/---

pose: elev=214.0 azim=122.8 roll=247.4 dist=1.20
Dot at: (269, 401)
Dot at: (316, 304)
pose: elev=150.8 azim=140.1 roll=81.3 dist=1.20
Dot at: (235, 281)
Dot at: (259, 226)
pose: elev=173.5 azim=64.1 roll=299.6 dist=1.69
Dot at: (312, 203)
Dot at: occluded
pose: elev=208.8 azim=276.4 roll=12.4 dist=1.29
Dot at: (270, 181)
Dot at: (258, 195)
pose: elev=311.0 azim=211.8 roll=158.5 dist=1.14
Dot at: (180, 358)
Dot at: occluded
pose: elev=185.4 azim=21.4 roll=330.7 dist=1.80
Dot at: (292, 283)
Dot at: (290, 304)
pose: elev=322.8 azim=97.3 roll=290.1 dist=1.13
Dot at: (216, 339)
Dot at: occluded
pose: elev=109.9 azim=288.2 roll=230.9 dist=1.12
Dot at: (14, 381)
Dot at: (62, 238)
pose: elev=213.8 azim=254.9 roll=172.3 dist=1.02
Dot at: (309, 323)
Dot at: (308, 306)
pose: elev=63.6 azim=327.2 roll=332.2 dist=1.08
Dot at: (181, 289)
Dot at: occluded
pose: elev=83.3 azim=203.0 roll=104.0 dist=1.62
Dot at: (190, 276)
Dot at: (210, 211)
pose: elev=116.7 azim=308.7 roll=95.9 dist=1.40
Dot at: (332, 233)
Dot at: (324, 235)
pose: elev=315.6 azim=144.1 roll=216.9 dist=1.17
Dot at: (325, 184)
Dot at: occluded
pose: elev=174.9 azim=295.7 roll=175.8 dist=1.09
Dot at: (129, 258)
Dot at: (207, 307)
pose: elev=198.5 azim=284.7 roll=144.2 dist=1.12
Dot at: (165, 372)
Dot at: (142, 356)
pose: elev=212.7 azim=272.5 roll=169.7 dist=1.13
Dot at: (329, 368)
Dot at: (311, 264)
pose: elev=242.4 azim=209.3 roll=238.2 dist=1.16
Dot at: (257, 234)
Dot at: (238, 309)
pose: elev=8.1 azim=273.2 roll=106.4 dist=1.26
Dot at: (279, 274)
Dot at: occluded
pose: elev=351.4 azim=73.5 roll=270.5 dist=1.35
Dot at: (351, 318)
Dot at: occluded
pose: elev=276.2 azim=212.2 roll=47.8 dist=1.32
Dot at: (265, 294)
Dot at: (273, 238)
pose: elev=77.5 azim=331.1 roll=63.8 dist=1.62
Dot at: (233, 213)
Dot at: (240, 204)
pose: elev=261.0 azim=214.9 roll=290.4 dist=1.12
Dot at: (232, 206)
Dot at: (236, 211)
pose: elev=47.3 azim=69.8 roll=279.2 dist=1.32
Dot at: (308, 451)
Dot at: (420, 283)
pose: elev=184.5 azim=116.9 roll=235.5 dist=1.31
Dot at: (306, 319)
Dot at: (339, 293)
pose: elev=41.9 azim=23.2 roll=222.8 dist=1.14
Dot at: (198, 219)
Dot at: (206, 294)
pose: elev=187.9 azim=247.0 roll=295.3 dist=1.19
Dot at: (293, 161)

\---

● Requirement: Rewrite every one of the records above, replacing the word "pose" with "camera" wherever it occurs and leaving everything else unchanged.

● Response to the exercise:
camera: elev=214.0 azim=122.8 roll=247.4 dist=1.20
Dot at: (269, 401)
Dot at: (316, 304)
camera: elev=150.8 azim=140.1 roll=81.3 dist=1.20
Dot at: (235, 281)
Dot at: (259, 226)
camera: elev=173.5 azim=64.1 roll=299.6 dist=1.69
Dot at: (312, 203)
Dot at: occluded
camera: elev=208.8 azim=276.4 roll=12.4 dist=1.29
Dot at: (270, 181)
Dot at: (258, 195)
camera: elev=311.0 azim=211.8 roll=158.5 dist=1.14
Dot at: (180, 358)
Dot at: occluded
camera: elev=185.4 azim=21.4 roll=330.7 dist=1.80
Dot at: (292, 283)
Dot at: (290, 304)
camera: elev=322.8 azim=97.3 roll=290.1 dist=1.13
Dot at: (216, 339)
Dot at: occluded
camera: elev=109.9 azim=288.2 roll=230.9 dist=1.12
Dot at: (14, 381)
Dot at: (62, 238)
camera: elev=213.8 azim=254.9 roll=172.3 dist=1.02
Dot at: (309, 323)
Dot at: (308, 306)
camera: elev=63.6 azim=327.2 roll=332.2 dist=1.08
Dot at: (181, 289)
Dot at: occluded
camera: elev=83.3 azim=203.0 roll=104.0 dist=1.62
Dot at: (190, 276)
Dot at: (210, 211)
camera: elev=116.7 azim=308.7 roll=95.9 dist=1.40
Dot at: (332, 233)
Dot at: (324, 235)
camera: elev=315.6 azim=144.1 roll=216.9 dist=1.17
Dot at: (325, 184)
Dot at: occluded
camera: elev=174.9 azim=295.7 roll=175.8 dist=1.09
Dot at: (129, 258)
Dot at: (207, 307)
camera: elev=198.5 azim=284.7 roll=144.2 dist=1.12
Dot at: (165, 372)
Dot at: (142, 356)
camera: elev=212.7 azim=272.5 roll=169.7 dist=1.13
Dot at: (329, 368)
Dot at: (311, 264)
camera: elev=242.4 azim=209.3 roll=238.2 dist=1.16
Dot at: (257, 234)
Dot at: (238, 309)
camera: elev=8.1 azim=273.2 roll=106.4 dist=1.26
Dot at: (279, 274)
Dot at: occluded
camera: elev=351.4 azim=73.5 roll=270.5 dist=1.35
Dot at: (351, 318)
Dot at: occluded
camera: elev=276.2 azim=212.2 roll=47.8 dist=1.32
Dot at: (265, 294)
Dot at: (273, 238)
camera: elev=77.5 azim=331.1 roll=63.8 dist=1.62
Dot at: (233, 213)
Dot at: (240, 204)
camera: elev=261.0 azim=214.9 roll=290.4 dist=1.12
Dot at: (232, 206)
Dot at: (236, 211)
camera: elev=47.3 azim=69.8 roll=279.2 dist=1.32
Dot at: (308, 451)
Dot at: (420, 283)
camera: elev=184.5 azim=116.9 roll=235.5 dist=1.31
Dot at: (306, 319)
Dot at: (339, 293)
camera: elev=41.9 azim=23.2 roll=222.8 dist=1.14
Dot at: (198, 219)
Dot at: (206, 294)
camera: elev=187.9 azim=247.0 roll=295.3 dist=1.19
Dot at: (293, 161)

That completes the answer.